La Turquie a déjà gagné l'Euro dans un domaine bien précis, où elle ne pourra être battue par absolument aucune des 23 autres équipes qualifiées: l'ambiance. Ses fanatiques, le mot est bien choisi, étaient largement plus de 40'000 ce mardi au Westfalenstadion de Dortmund et ils ont créé une atmosphère incandescente, comme eux seuls savent le faire en Europe.
Salih Ozcan avait prévenu les Géorgiens avant le match: poussés par leur public, et le mot est faible, les Turcs allaient vouloir plier le match d'entrée et choquer leurs adversaires caucasiens, avec lesquels ils partagent une frontière, d'ailleurs. Ses coéquipiers (il était remplaçant au coup d'envoi) ont honoré sa promesee en étouffant complètement des Géorgiens étourdis par les sifflets incessants descendus des tribunes à chaque fois qu'ils récupéraient le ballon. Impossible d'y rester insensible: chaque passe, et absolument chaque touche de balle géorgienne d'ailleurs, était accompagnée d'un bruit strident, avec un rugissement collectif et intimidant à chaque fois que les Turcs reprenaient le contrôle du jeu. Le pressing était fou et les Géorgiens n'avaient aucune possibilité de sortir la tête du volcan.
Des Turcs survoltés
Les Turcs, survoltés, ont commencé par tirer sur le poteau par Kaan Ayhan (10e) devant leur mur rouge, puis ont ouvert la marque grâce à un but venu d'ailleurs, une volée limpide de Mert Müldür (25e, 1-0). Le stade a alors basculé dans l'irrationnel et il devenait littéralement impossible d'entendre son voisin de siège. Deux minutes plus tard, Kenan Yildiz doublait la mise, pour une nouvelle éruption du volcan, mais le milieu offensif était légèrement hors-jeu, la VAR venant rafraîchir quelque peu l'ambiance après coup.

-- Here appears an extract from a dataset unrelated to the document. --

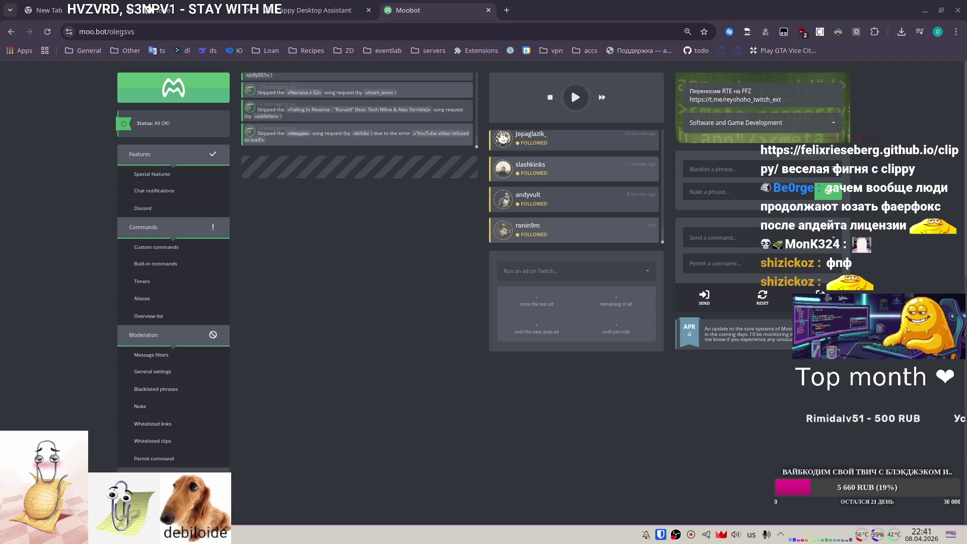
Play WUHU ISLAND ZONE 2 AMIGA in Moobot, lower its volume and check the song queue.
left_click(411, 345)
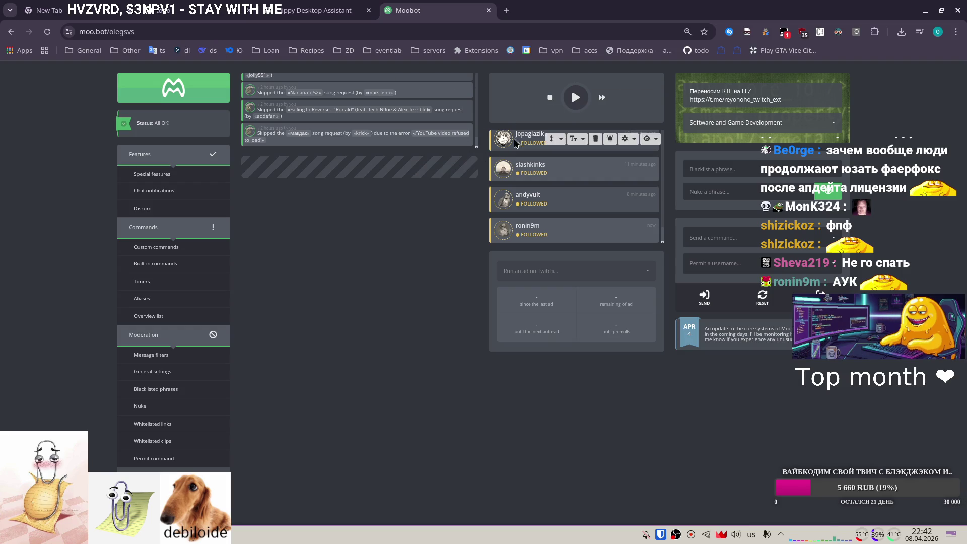
left_click(576, 98)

Il semblait pourtant clair que les Turcs ne pouvaient pas tenir ce rythme durant 90 minutes, que ce soit sur le terrain ou en tribunes, et le Roi Georges Mikautadze a surgi au bon endroit à la 32e sur un petit centre parfait de Giorgi Kochorashvili pour égaliser et faire entendre enfin les supporters géorgiens. 1-1!
La Turquie, sonnée par cet uppercut inattendu, se mettait alors à découvrir le revers de la médaille de ce fabuleux public: la pression, la vraie, celle qui peut couper les jambes. Alors que chaque attaque turque jusqu'alors était accompagnée du souffle de tout un peuple, le poison du doute s'instillait alors petit à petit dans les têtes et dans les organismes. Et vu que, sur le terrain, tout se passait un peu moins bien et que les jambes commençaient à trembler, le public commençait à s'impatienter, voire à montrer des signes d'agacement parfois.
Les Géorgiens, portés par la fierté de représenter leur pays et d'avoir marqué le premier but de leur histoire en phase finale de l'Euro, se mettaient alors à desserrer l'étreinte, et même à carrément bien jouer, pour la plus grande joie de leurs 10'000 supporters, chiffre approximatif, mais sans doute pas loin de la réalité. Georges Mikautadze aurait pu, voire même dû, marquer le 2-1 peu avant la pause, mais n'a pas su cadrer sa frappe, ce dont il s'est énormément voulu sur le moment. Et nul doute qu'en revoyant l'action à la vidéo, la frustration de l'attaquant du FC Metz augmentera encore dans les prochaines heures.
Le but du 3-1 dans la cage vide
Après ce gros moment de doute pour les Turcs, la sélection de Vincenzo Montella s'est remise de ses émotions et a eu l'immense bonheur d'inscrire le 2-1 grâce à un nouveau but exceptionnel, du joyau Arda Güler cette fois (65e, 2-1). Le jeune milieu offensif du Real Madrid a parfaitement enroulé sa frappe et refait exploser de joie les dizaines de milliers de Turcs présents à Dortmund ce mardi.
L'atmosphère redevenait alors incandescente, le volcan se réveillait et, cette fois, les Géorgiens, admirables de volonté et de cœur, n'allaient pas revenir, malgré deux immenses et incroyables occasions dans les arrêts de jeu, lesquelles auraient eu l'effet d'un climatiseur géant. Les Turcs, avec pas mal de réussite, ont tenu bon et ont même pu inscrire le 3-1 dans le but vide, Kerem Akturkoglu s'échappant à la manière d'un hockeyeur pour aller délivrer tout un stade, tout un peuple, toute une nation.
Victoire turque, donc, dans une ambiance inoubliable pour qui a eu la chance de se trouver dans le stade ce mardi. Quel spectacle en tribunes!